Conversely, to the extent that the PROSPECT intervention is successful, the study will have sufficient data to develop and then test hypotheses about the most critical components. Primary care
sites To evaluate the impact of its intervention on patient outcomes, PROSPECT is collecting data from 18 separate primary care practices from 3 geographic areas (metropolitan and Inhibitors,research,lifescience,medical outlying New York, Philadelphia, and Pittsburgh). Practices were selected in pairs sharing CP-868596 manufacturer similar characteristics in terms of academic affiliation, location (urban, suburban, or rural), size (number of physicians), and the racc/cthnicity of the patients. All practices serve both managed-care and fee-for-service patients. As seen in Table I, the 9 pairs of practices Inhibitors,research,lifescience,medical represent
considerable diversity including both academic and nonacademic urban practices, a wide range in patient racial/ethnic composition, including both academic and nonacademic practices with greater than 50% minority patients, and solo as well as large group practices.

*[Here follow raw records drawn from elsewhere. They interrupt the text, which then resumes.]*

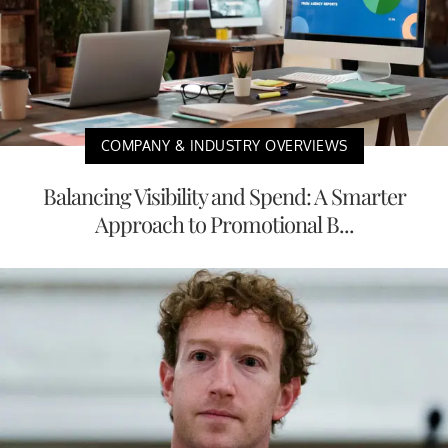
COMPANY & INDUSTRY OVERVIEWS
Balancing Visibility and Spend: A Smarter
Approach to Promotional B...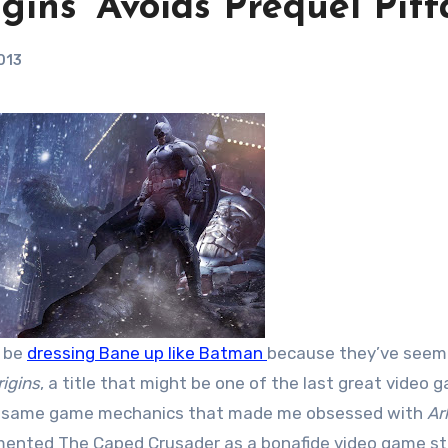
ins’ Avoids Prequel Pitfa
013
l be
dressing Bane up like Batman
because they’ve seem
igins
, a title that might be one of the last great video 
the same game mechanics that made me obsessed with
Ar
mented The Caped Crusader as a bonafide video game st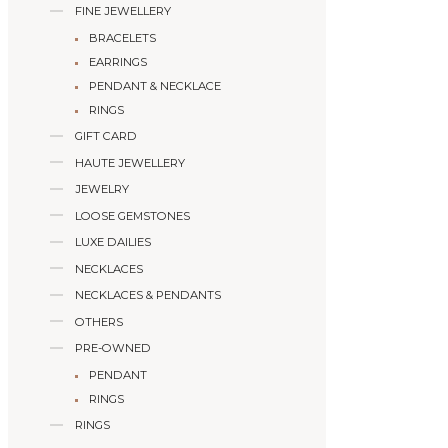
FINE JEWELLERY
BRACELETS
EARRINGS
PENDANT & NECKLACE
RINGS
GIFT CARD
HAUTE JEWELLERY
JEWELRY
LOOSE GEMSTONES
LUXE DAILIES
NECKLACES
NECKLACES & PENDANTS
OTHERS
PRE-OWNED
PENDANT
RINGS
RINGS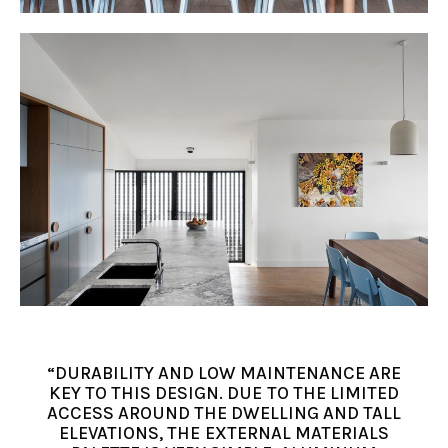
“DURABILITY AND LOW MAINTENANCE ARE
KEY TO THIS DESIGN. DUE TO THE LIMITED
ACCESS AROUND THE DWELLING AND TALL
ELEVATIONS, THE EXTERNAL MATERIALS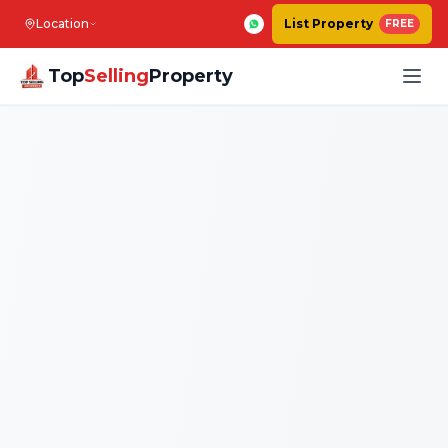
Location
List Property
FREE
Top
Selling
Property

Table I. Characteristics of PROSPECT physician practices (n=18). The generalizability of PROSPECT Inhibitors,research,lifescience,medical findings to primary care throughout the United States is limited to some extent by the fact that practices were not randomly selected and are all located in the northeast. On the other hand, the heterogeneous characteristics of the recruited practices and their patients do extend the representative of PROSPECT findings beyond much previous research that was limited to academic-affiliated settings, predominately white patients, or single locations. In the Inhibitors,research,lifescience,medical United States, the vast majority (74%) of elderly adults live in a metropolitan area (1990 Census),51 lending further generalizability
to findings from the study. Within each pair, practices were randomly selected Inhibitors,research,lifescience,medical to receive the guideline management intervention or “enhanced care,” a less intense intervention consisting primarily of physician education and depression identification. Although acknowledging that identification of depression is an important part of clinical care, PROSPECT is not designed to evaluate different methods of identifying depression in primary care, for several reasons. First, previous research has shown that identification of depression in primary care alone has little effect on patient outcomes. nearly Second, in order to evaluate the effect of the proposed intervention on patient outcomes, comparable assessment is needed in both intervention and usual care patients, necessitating integrating assessment into the research protocol. And third, for ethical reasons, physicians in both groups need to be informed of the results of these assessments, making a test of identification of depression by physicians nonfeasible in the context of the current study.